Restate the following records word for word without images.

====

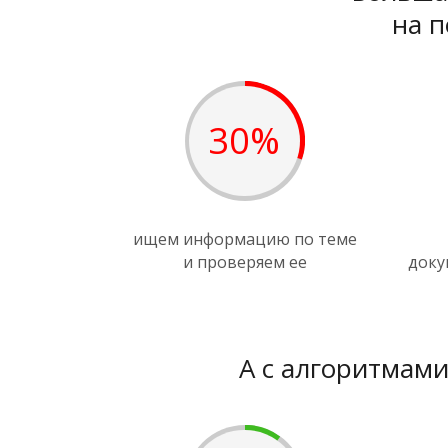
на п
30%
ищем информацию по теме
и проверяем ее
доку
А с алгоритмами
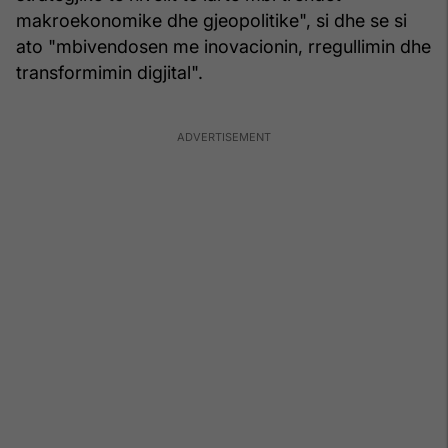
makroekonomike dhe gjeopolitike", si dhe se si
ato "mbivendosen me inovacionin, rregullimin dhe
transformimin digjital".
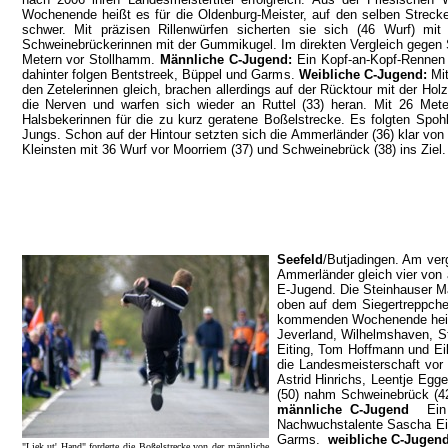
Wochenende heißt es für die Oldenburg-Meister, auf den selben Streck
schwer. Mit präzisen Rillenwürfen sicherten sie sich (46 Wurf) m
Schweinebrückerinnen mit der Gummikugel. Im direkten Vergleich gegen 
Metern vor Stollhamm.
Männliche C-Jugend:
Ein Kopf-an-Kopf-Rennen 
dahinter folgen Bentstreek, Büppel und Garms.
Weibliche C-Jugend:
Mit
den Zetelerinnen gleich, brachen allerdings auf der Rücktour mit der Hol
die Nerven und warfen sich wieder an Ruttel (33) heran. Mit 26 Mete
Halsbekerinnen für die zu kurz geratene Boßelstrecke. Es folgten Spoh
Jungs. Schon auf der Hintour setzten sich die Ammerländer (36) klar von
Kleinsten mit 36 Wurf vor Moorriem (37) und Schweinebrück (38) ins Ziel. 
Seefeld
/Butjadingen. Am ver
Ammerländer gleich vier von 
E-Jugend. Die Steinhauser Mä
oben auf dem Siegertreppche
kommenden Wochenende heißt e
Jeverland, Wilhelmshaven, 
Eiting, Tom Hoffmann und Ei
die Landesmeisterschaft vo
Astrid Hinrichs, Leentje Egg
(50) nahm Schweinebrück (42
männliche C-Jugend
Ein
Nachwuchstalente Sascha Eil
Garms.
weibliche C-Juge
"Liek ut' Hand" forderte die Boßelstrecke von der männliche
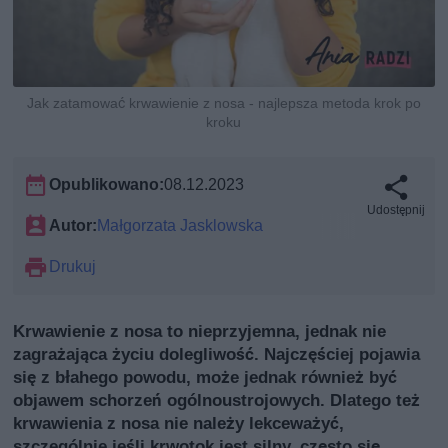
Jak zatamować krwawienie z nosa - najlepsza metoda krok po
kroku
Opublikowano:
08.12.2023
Udostępnij
Autor:
Małgorzata Jasklowska
Drukuj
Krwawienie z nosa to nieprzyjemna, jednak nie
zagrażająca życiu dolegliwość. Najczęściej pojawia
się z błahego powodu, może jednak również być
objawem schorzeń ogólnoustrojowych. Dlatego też
krwawienia z nosa nie należy lekceważyć,
szczególnie jeśli krwotok jest silny, często się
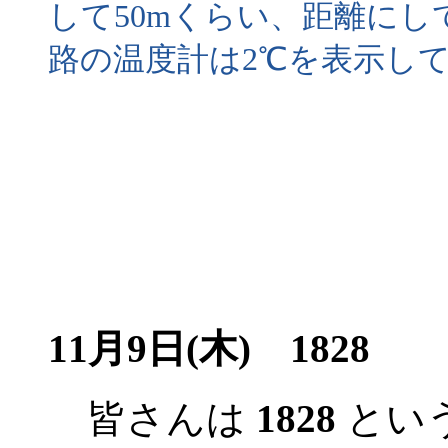
して50mくらい、距離にし
路の温度計は2℃を表示し
11月9日(木) 1828
皆さんは
1828
とい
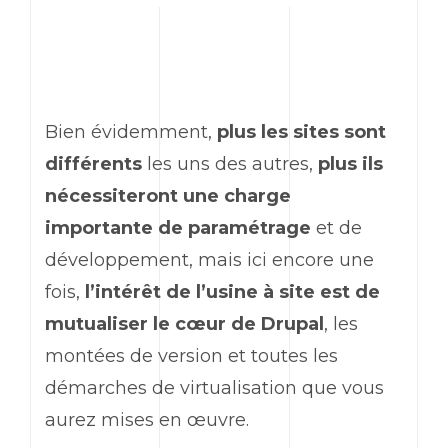
Bien évidemment,
plus les sites sont
différents
les uns des autres,
plus ils
nécessiteront une charge
importante de paramétrage
et de
développement, mais ici encore une
fois,
l’intérêt de l’usine à site est de
mutualiser le cœur de Drupal
, les
montées de version et toutes les
démarches de
virtualisation
que vous
aurez mises en œuvre.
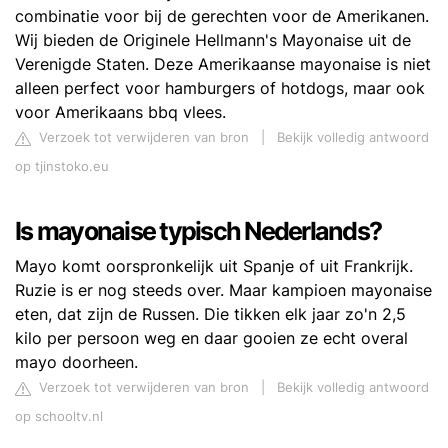
combinatie voor bij de gerechten voor de Amerikanen.
Wij bieden de Originele Hellmann's Mayonaise uit de
Verenigde Staten. Deze Amerikaanse mayonaise is niet
alleen perfect voor hamburgers of hotdogs, maar ook
voor Amerikaans bbq vlees.
Verzoek tot verwijderen van bron
|
Bekijk volledig antwoord
op tjinstoko.eu
Is mayonaise typisch Nederlands?
Mayo komt oorspronkelijk uit Spanje of uit Frankrijk.
Ruzie is er nog steeds over. Maar kampioen mayonaise
eten, dat zijn de Russen. Die tikken elk jaar zo'n 2,5
kilo per persoon weg en daar gooien ze echt overal
mayo doorheen.
Verzoek tot verwijderen van bron
|
Bekijk volledig antwoord
op schooltv.nl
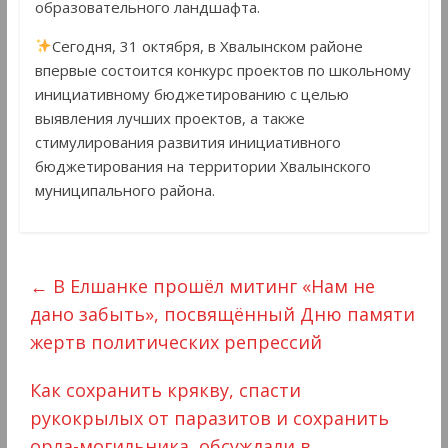
образовательного ландшафта.
Сегодня, 31 октября, в Хвалынском районе
впервые состоится конкурс проектов по школьному
инициативному бюджетированию с целью
выявления лучших проектов, а также
стимулирования развития инициативного
бюджетирования на территории Хвалынского
муниципального района.
←
В Елшанке прошёл митинг «Нам не
дано забыть», посвящённый Дню памяти
жертв политических репрессий
Как сохранить крякву, спасти
рукокрылых от паразитов и сохранить
орла-могильника, обсуждали в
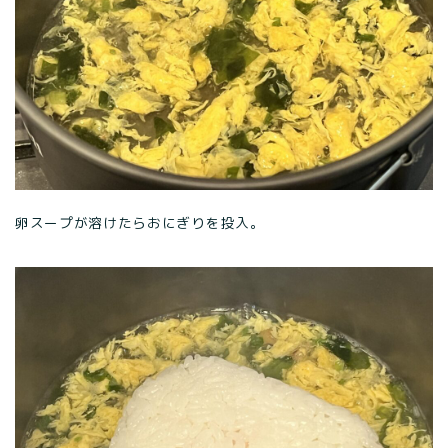
卵スープが溶けたらおにぎりを投入。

====

## SOLUTION TO THE PROBLEM
на п
30%
ищем информацию по теме
и проверяем ее
доку
А с алгоритмами
makroekonomike dhe gjeopolitike", si dhe se si
ato "mbivendosen me inovacionin, rregullimin dhe
transformimin digjital".
Wochenende heißt es für die Oldenburg-Meister, auf den selben Streck
schwer. Mit präzisen Rillenwürfen sicherten sie sich (46 Wurf) m
Schweinebrückerinnen mit der Gummikugel. Im direkten Vergleich gegen 
Metern vor Stollhamm.
Männliche C-Jugend:
Ein Kopf-an-Kopf-Rennen 
dahinter folgen Bentstreek, Büppel und Garms.
Weibliche C-Jugend:
Mit
den Zetelerinnen gleich, brachen allerdings auf der Rücktour mit der Hol
die Nerven und warfen sich wieder an Ruttel (33) heran. Mit 26 Mete
Halsbekerinnen für die zu kurz geratene Boßelstrecke. Es folgten Spoh
Jungs. Schon auf der Hintour setzten sich die Ammerländer (36) klar von
Kleinsten mit 36 Wurf vor Moorriem (37) und Schweinebrück (38) ins Ziel. 
Seefeld
/Butjadingen. Am ver
Ammerländer gleich vier von 
E-Jugend. Die Steinhauser Mä
oben auf dem Siegertreppche
kommenden Wochenende heißt e
Jeverland, Wilhelmshaven, 
Eiting, Tom Hoffmann und Ei
die Landesmeisterschaft vo
Astrid Hinrichs, Leentje Egg
(50) nahm Schweinebrück (42
männliche C-Jugend
Ein
Nachwuchstalente Sascha Eil
Garms.
weibliche C-Juge
"Liek ut' Hand" forderte die Boßelstrecke von der männliche
Jak zatamować krwawienie z nosa - najlepsza metoda krok po
kroku
Opublikowano:
08.12.2023
Udostępnij
Autor:
Małgorzata Jasklowska
Drukuj
Krwawienie z nosa to nieprzyjemna, jednak nie
zagrażająca życiu dolegliwość. Najczęściej pojawia
się z błahego powodu, może jednak również być
objawem schorzeń ogólnoustrojowych. Dlatego też
krwawienia z nosa nie należy lekceważyć,
szczególnie jeśli krwotok jest silny, często się
して50mくらい、距離にし
路の温度計は2℃を表示し
11月9日(木) 1828
皆さんは
1828
とい
Bien évidemment,
plus les sites sont
différents
les uns des autres,
plus ils
nécessiteront une charge
importante de paramétrage
et de
développement, mais ici encore une
fois,
l’intérêt de l’usine à site est de
mutualiser le cœur de Drupal
, les
montées de version et toutes les
démarches de
virtualisation
que vous
aurez mises en œuvre.
combinatie voor bij de gerechten voor de Amerikanen.
Wij bieden de Originele Hellmann's Mayonaise uit de
Verenigde Staten. Deze Amerikaanse mayonaise is niet
alleen perfect voor hamburgers of hotdogs, maar ook
voor Amerikaans bbq vlees.
Verzoek tot verwijderen van bron
|
Bekijk volledig antwoord
op tjinstoko.eu
Is mayonaise typisch Nederlands?
Mayo komt oorspronkelijk uit Spanje of uit Frankrijk.
Ruzie is er nog steeds over. Maar kampioen mayonaise
eten, dat zijn de Russen. Die tikken elk jaar zo'n 2,5
kilo per persoon weg en daar gooien ze echt overal
mayo doorheen.
Verzoek tot verwijderen van bron
|
Bekijk volledig antwoord
op schooltv.nl
образовательного ландшафта.
Сегодня, 31 октября, в Хвалынском районе
впервые состоится конкурс проектов по школьному
инициативному бюджетированию с целью
выявления лучших проектов, а также
стимулирования развития инициативного
бюджетирования на территории Хвалынского
муниципального района.
←
В Елшанке прошёл митинг «Нам не
дано забыть», посвящённый Дню памяти
жертв политических репрессий
Как сохранить крякву, спасти
рукокрылых от паразитов и сохранить
орла-могильника, обсуждали в
卵スープが溶けたらおにぎりを投入。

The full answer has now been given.